FIGS. 9 and 10 illustrate another embodiment of the present disclosure in which the FFC 10 has been inserted into the terminal 30 in an inverted orientation relative to the embodiment shown in FIGS. 7 and 8. Specifically, the conductor 12 is oriented so as to oppose the contact surface 33 of the arm 32, and the insulation 14 opposes the patterned dimples 36 formed on the contact surface 35 of the arm 34. In this embodiment, the conductor 12 may be welded to the contact surface 33 of the arm 32. As a welding operation is performed, heat generated by the weld 50 will soften the insulation material 14 as it is at least partially melted. As a result, the insulation material will flow into valleys defined between, or of, the dimples 36, increasing the mechanical engagement of the FFC 10 and the terminal 30, and improving pull-out strength and/or strain relief of the FFC/terminal assembly.
FIGS. 11 and 12 illustrate simplified tooling for forming the dimple structures according to embodiments of the present disclosure. For example, the dimples 36 may be formed by a punching or stamping operation. Specifically, a stationary tool or die 110 has a contact surface 112 defining a dimpled pattern, as described above. With a terminal (or terminal stock) arranged on the die 110, a punch tool 120 including an elevated striking surface 122 may be used to strike the terminal in a direction toward the die for forming the dimpled pattern therein. Of course, other manufacturing operations may be utilized to form the dimpled pattern including, but not limited to, molding, machining, rolling, etc.
Finally, referring to FIGS. 13 and 14, a dimple structure according to another embodiment of the present disclosure includes a plurality of discrete dimples 60 extending from a generally planar contact surface 62. The planar contact surface 62 is defined between and separates each discrete dimple 60. In the exemplary embodiment, each of the plurality of dimples defines an elongated dome-shape extending in the longitudinal direction of the contact surface 62 (or associated terminal). Each dimple 60 may be defined, at least in part, by a radius of curvature having an axis extending in the longitudinal direction of the terminal.

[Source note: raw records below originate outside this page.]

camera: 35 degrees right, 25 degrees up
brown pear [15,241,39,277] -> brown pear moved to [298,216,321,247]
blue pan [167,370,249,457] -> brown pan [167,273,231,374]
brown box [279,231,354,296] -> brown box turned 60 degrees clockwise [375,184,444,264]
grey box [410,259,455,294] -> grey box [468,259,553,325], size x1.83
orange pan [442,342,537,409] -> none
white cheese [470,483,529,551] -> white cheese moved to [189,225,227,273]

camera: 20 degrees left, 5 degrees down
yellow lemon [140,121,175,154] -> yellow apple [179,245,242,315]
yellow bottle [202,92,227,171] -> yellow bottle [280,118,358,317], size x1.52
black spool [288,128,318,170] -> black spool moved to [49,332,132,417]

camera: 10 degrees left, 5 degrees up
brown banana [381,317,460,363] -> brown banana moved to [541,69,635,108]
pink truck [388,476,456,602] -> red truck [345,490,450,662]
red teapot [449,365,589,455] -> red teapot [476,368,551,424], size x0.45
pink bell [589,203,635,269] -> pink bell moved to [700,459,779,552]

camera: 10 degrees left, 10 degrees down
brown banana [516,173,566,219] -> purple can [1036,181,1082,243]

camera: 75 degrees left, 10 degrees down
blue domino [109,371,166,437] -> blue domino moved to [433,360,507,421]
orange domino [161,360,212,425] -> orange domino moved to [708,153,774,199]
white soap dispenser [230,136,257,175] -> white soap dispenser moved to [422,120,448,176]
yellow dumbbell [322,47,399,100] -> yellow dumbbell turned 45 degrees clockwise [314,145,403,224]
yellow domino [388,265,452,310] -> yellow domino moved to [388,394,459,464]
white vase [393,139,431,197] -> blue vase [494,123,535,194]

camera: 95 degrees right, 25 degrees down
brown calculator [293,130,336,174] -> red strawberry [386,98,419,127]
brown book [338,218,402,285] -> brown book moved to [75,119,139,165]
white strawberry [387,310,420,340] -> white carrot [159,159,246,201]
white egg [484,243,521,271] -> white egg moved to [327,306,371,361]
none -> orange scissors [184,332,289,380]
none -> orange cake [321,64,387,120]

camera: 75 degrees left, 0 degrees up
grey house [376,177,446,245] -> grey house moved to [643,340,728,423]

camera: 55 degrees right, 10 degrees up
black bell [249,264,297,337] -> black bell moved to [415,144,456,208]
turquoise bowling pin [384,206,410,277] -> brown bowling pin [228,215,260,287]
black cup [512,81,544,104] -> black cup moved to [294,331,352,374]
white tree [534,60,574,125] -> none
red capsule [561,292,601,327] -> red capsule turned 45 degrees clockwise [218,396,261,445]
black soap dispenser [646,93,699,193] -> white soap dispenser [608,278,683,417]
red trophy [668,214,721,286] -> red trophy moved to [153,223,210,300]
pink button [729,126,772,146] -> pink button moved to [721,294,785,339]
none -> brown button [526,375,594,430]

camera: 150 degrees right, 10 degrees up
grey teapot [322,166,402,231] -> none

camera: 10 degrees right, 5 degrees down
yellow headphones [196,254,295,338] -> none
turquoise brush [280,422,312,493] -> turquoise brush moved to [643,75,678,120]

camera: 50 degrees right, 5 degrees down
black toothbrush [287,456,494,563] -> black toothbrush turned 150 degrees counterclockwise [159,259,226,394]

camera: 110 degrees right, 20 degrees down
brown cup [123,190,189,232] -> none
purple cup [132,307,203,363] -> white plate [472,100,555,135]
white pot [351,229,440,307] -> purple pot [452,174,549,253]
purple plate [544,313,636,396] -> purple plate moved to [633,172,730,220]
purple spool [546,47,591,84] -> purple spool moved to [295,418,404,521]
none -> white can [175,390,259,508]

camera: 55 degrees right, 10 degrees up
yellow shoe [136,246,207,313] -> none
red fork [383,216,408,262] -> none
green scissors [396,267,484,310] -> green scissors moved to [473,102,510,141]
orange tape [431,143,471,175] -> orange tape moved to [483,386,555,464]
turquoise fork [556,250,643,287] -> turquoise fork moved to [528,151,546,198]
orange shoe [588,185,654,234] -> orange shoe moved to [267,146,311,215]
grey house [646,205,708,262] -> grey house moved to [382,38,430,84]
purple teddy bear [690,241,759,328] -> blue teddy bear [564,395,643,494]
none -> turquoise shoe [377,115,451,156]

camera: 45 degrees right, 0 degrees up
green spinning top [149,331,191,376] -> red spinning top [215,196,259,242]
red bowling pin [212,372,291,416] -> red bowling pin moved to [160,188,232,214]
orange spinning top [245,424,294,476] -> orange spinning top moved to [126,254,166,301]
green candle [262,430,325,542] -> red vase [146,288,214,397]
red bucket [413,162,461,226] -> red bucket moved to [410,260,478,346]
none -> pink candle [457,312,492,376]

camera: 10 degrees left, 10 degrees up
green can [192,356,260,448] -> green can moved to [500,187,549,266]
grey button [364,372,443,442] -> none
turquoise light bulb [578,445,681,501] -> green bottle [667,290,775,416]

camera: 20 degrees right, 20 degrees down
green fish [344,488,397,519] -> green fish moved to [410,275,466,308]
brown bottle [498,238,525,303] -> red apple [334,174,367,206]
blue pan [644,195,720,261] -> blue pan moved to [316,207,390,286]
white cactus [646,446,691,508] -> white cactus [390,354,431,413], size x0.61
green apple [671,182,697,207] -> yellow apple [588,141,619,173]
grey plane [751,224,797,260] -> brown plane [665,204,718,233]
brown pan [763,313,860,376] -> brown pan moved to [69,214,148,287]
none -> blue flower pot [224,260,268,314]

It should be appreciated for those skilled in this art that the above embodiments are intended to be illustrated, and not restrictive. For example, many modifications may be made to the above embodiments by those skilled in this art, and various features described in different embodiments may be freely combined with each other without conflicting in configuration or principle.
Although several exemplary embodiments have been shown and described, it would be appreciated by those skilled in the art that various changes or modifications may be made in these embodiments without departing from the principles and spirit of the disclosure, the scope of which is defined in the claims and their equivalents.
As used herein, an element recited in the singular and proceeded with the word “a” or “an” should be understood as not excluding plural of said elements or steps, unless such exclusion is explicitly stated. Furthermore, references to “one embodiment” of the present disclosure are not intended to be interpreted as excluding the existence of additional embodiments that also incorporate the recited features. Moreover, unless explicitly stated to the contrary, embodiments “comprising” or “having” an element or a plurality of elements having a particular property may include additional such elements not having that property.